■ Task item: Below are the entries; give again exactly the lines from the one mentioning "Lake Malawi/Nyasa catchment" through the one mentioning "File: Analysis_2_crabsplinkPCA.eigenval containing", inclusive.

■ Data provided:

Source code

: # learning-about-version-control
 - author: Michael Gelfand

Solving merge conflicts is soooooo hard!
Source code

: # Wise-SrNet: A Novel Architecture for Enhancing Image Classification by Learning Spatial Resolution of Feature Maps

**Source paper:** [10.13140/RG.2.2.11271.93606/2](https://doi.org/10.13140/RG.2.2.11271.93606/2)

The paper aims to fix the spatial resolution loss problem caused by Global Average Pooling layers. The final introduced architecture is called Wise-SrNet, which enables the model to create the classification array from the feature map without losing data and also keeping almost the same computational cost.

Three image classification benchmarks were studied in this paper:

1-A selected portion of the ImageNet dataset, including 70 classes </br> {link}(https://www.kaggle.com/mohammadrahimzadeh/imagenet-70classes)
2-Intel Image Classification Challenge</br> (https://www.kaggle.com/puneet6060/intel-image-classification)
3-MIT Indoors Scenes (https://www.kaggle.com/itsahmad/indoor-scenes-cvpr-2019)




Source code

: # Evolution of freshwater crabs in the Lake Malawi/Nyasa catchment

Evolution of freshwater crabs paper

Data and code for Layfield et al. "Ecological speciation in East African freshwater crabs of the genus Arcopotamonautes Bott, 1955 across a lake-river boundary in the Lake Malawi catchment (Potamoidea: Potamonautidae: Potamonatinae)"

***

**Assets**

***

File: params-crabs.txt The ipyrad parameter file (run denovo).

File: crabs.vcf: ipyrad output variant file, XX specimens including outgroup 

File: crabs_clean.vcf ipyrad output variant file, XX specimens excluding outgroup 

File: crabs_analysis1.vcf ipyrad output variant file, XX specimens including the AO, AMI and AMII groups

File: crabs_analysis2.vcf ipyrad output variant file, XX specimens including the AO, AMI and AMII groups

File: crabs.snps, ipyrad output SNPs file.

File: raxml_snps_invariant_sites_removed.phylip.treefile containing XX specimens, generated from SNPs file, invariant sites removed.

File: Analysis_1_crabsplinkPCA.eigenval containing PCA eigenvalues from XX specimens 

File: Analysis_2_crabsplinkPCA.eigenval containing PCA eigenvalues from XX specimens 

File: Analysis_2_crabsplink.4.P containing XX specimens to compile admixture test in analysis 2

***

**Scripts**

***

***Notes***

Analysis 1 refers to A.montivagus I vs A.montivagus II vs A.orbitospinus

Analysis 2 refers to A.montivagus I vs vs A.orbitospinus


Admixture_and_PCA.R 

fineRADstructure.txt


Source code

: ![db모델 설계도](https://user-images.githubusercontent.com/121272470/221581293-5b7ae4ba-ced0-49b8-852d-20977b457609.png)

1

■ Response area:
: # Evolution of freshwater crabs in the Lake Malawi/Nyasa catchment

Evolution of freshwater crabs paper

Data and code for Layfield et al. "Ecological speciation in East African freshwater crabs of the genus Arcopotamonautes Bott, 1955 across a lake-river boundary in the Lake Malawi catchment (Potamoidea: Potamonautidae: Potamonatinae)"

***

**Assets**

***

File: params-crabs.txt The ipyrad parameter file (run denovo).

File: crabs.vcf: ipyrad output variant file, XX specimens including outgroup 

File: crabs_clean.vcf ipyrad output variant file, XX specimens excluding outgroup 

File: crabs_analysis1.vcf ipyrad output variant file, XX specimens including the AO, AMI and AMII groups

File: crabs_analysis2.vcf ipyrad output variant file, XX specimens including the AO, AMI and AMII groups

File: crabs.snps, ipyrad output SNPs file.

File: raxml_snps_invariant_sites_removed.phylip.treefile containing XX specimens, generated from SNPs file, invariant sites removed.

File: Analysis_1_crabsplinkPCA.eigenval containing PCA eigenvalues from XX specimens 

File: Analysis_2_crabsplinkPCA.eigenval containing PCA eigenvalues from XX specimens 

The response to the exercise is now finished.